* Work item *
Within the records, which lines hold the string "Create"? Report each one by copying it.

------ Entries provided

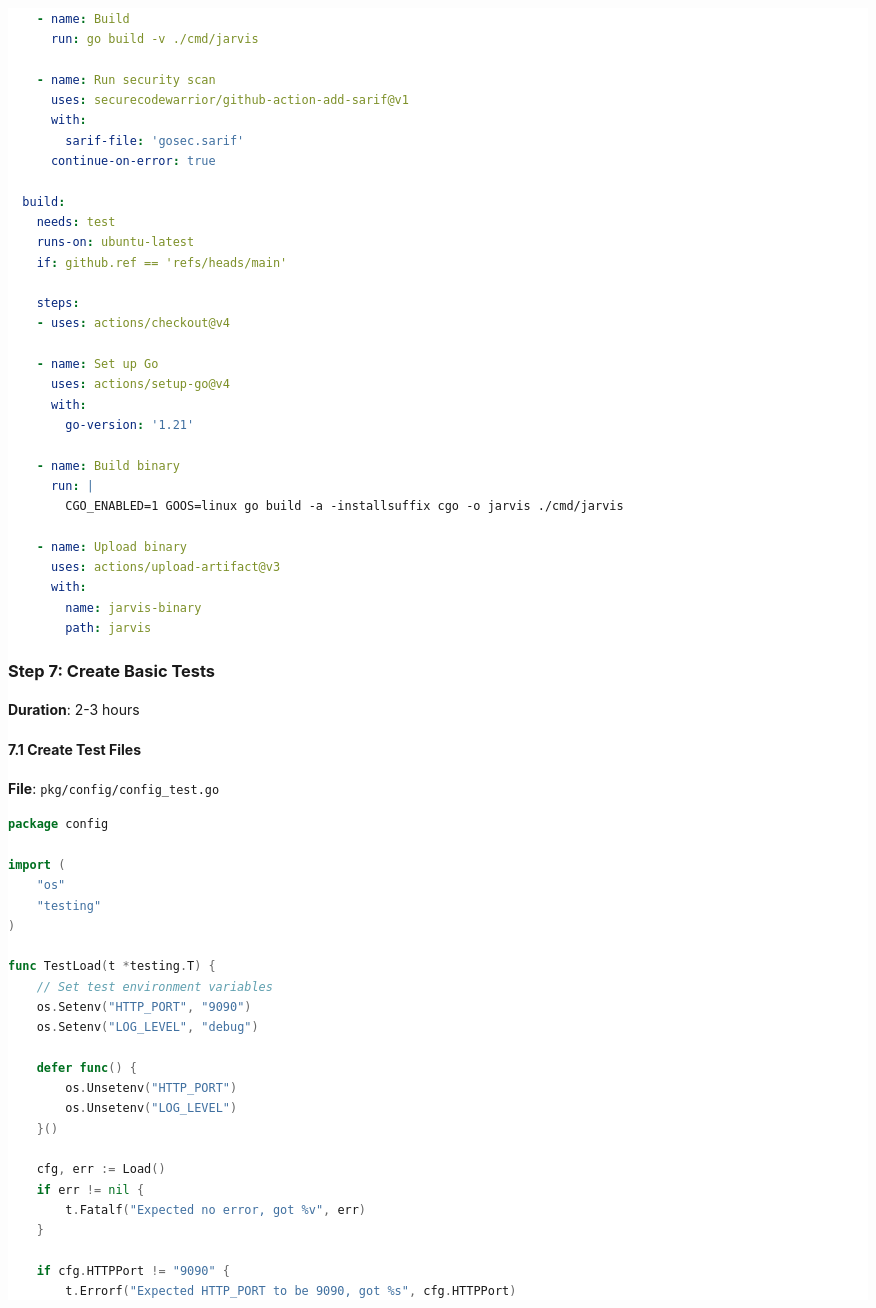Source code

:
 ```yaml
    - name: Build
      run: go build -v ./cmd/jarvis
    
    - name: Run security scan
      uses: securecodewarrior/github-action-add-sarif@v1
      with:
        sarif-file: 'gosec.sarif'
      continue-on-error: true

  build:
    needs: test
    runs-on: ubuntu-latest
    if: github.ref == 'refs/heads/main'
    
    steps:
    - uses: actions/checkout@v4
    
    - name: Set up Go
      uses: actions/setup-go@v4
      with:
        go-version: '1.21'
    
    - name: Build binary
      run: |
        CGO_ENABLED=1 GOOS=linux go build -a -installsuffix cgo -o jarvis ./cmd/jarvis
    
    - name: Upload binary
      uses: actions/upload-artifact@v3
      with:
        name: jarvis-binary
        path: jarvis
```

### Step 7: Create Basic Tests
**Duration**: 2-3 hours

#### 7.1 Create Test Files
**File**: `pkg/config/config_test.go`
```go
package config

import (
    "os"
    "testing"
)

func TestLoad(t *testing.T) {
    // Set test environment variables
    os.Setenv("HTTP_PORT", "9090")
    os.Setenv("LOG_LEVEL", "debug")
    
    defer func() {
        os.Unsetenv("HTTP_PORT")
        os.Unsetenv("LOG_LEVEL")
    }()
    
    cfg, err := Load()
    if err != nil {
        t.Fatalf("Expected no error, got %v", err)
    }
    
    if cfg.HTTPPort != "9090" {
        t.Errorf("Expected HTTP_PORT to be 9090, got %s", cfg.HTTPPort)
```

------------

* Written response *
### Step 7: Create Basic Tests
#### 7.1 Create Test Files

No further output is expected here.